017
Type:
religious icons
Origin:
Myriofyto
‘What is special about this heirloom is that it connects me with my grandmother, because she believed that the icon performed miracles and she had asked for one for herself: to live long enough to see me marry and then die, like Agios Simeon. Her wish was fulfilled. Grandma lived to be more than 90 and not only did she get to come to my wedding, she also lived long enough to have great-grandchildren’.
Charoula Panagiotidou

The icon of the Presentation of Jesus at the Temple

Charoula Panagiotidou was born in Thessaloniki in 1948. Her father, Konstantinos Vosinakis, was born in Panormos, Propontis, in 1910. Her mother, Katina Kouvala, was born in Thessaloniki in 1923, but her origins were from Myriofyto in Eastern Thrace.

Konstantinos Vosinakis lost his father at the age of ten, so he had to take on the responsibility of leading the family from a very young age. After the retreat of the Greek army, he and his family were persecuted out of Panormos and resettled in Kavala. He finished his military service and settled in Thessaloniki, where he became a trader dealing in fruit and dried nuts. He first lived in the area of Kassandros, around the corner from Alaca Imaret Mosque, but moved with his family to his wife’s family house in Kalamaria in the 1950s.

Katina’s parents, Theofilos and Pinelopi Kouvala were born and raised in Myriofyto of Eastern Thrace, where they also later got married. Theofilos Kouvalas, known as Neoklis, was born in 1877, and Pinelopi Kouvala in 1890. When they came to Greece, they brought their household goods with them. They stayed in the refugee settlement of Agia Foteini at first, but soon were given a plot of land on I. Kouskoura Street where they built a single-story house. In 1927, Theofilos Kouvalas, who was probably a sailor, bought a motor sailboat named ‘Agios Dimitrios’ with his brother.

Pinelopi Kouvala brought many religious icons to Greece from Myriofyto, even some of substantial size. She donated most of them to a small monastery run by nuns near the family home in Kalamaria. Pinelopi often attended mass there, because the nearest church of Agios Eleftherios was too far away. At some point, the monastery closed down and was later demolished. Since then, the fate of the icons remains unknown.
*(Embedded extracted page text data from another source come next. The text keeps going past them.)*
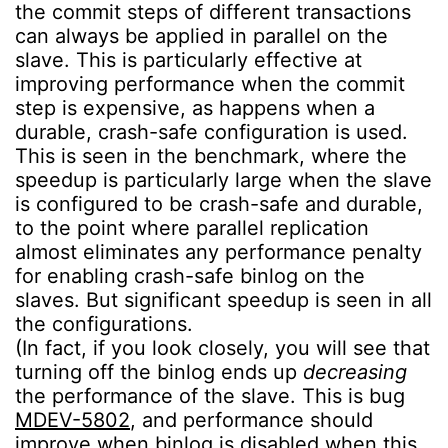
the commit steps of different transactions
can always be applied in parallel on the
slave. This is particularly effective at
improving performance when the commit
step is expensive, as happens when a
durable, crash-safe configuration is used.
This is seen in the benchmark, where the
speedup is particularly large when the slave
is configured to be crash-safe and durable,
to the point where parallel replication
almost eliminates any performance penalty
for enabling crash-safe binlog on the
slaves. But significant speedup is seen in all
the configurations.
(In fact, if you look closely, you will see that
turning off the binlog ends up
decreasing
the performance of the slave. This is bug
MDEV-5802
, and performance should
improve when binlog is disabled when this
The family kept two icons: a silver-plated one with Jesus and the Virgin Mary, which was passed down to Charoula Panagiotidou’s brother, and a second one that she kept for herself; a wooden icon depicting The Presentation of Jesus at the Temple. According to scripture, Mary and Joseph took the Infant Jesus to the Temple in Jerusalem where he was welcomed by the elderly priest Simeon, thus fulfilling the promise given to the priest that he would not die before seeing Christ. With his wish fulfilled, Simeon happily whispered: ‘Lord, now let your servant depart in peace…’ The icon bears an inscription saying that it was restored by Chatziemmanouil, Pinelopi Kouvala’s grandfather, in memory of his parents.

 

 

 

This is the object that carries the most special sentimental value for Charoula Panagiotidou. In her own words:

What is special about this heirloom is that it connects me with my grandmother, because she believed that the icon performed miracles and she had asked for one for herself: to live long enough to see me marry and then die, like Agios Simeon. Her wish was fulfilled. Grandma lived to be more than 90 and not only did she get to come to my wedding, she also lived long enough to have great-grandchildren.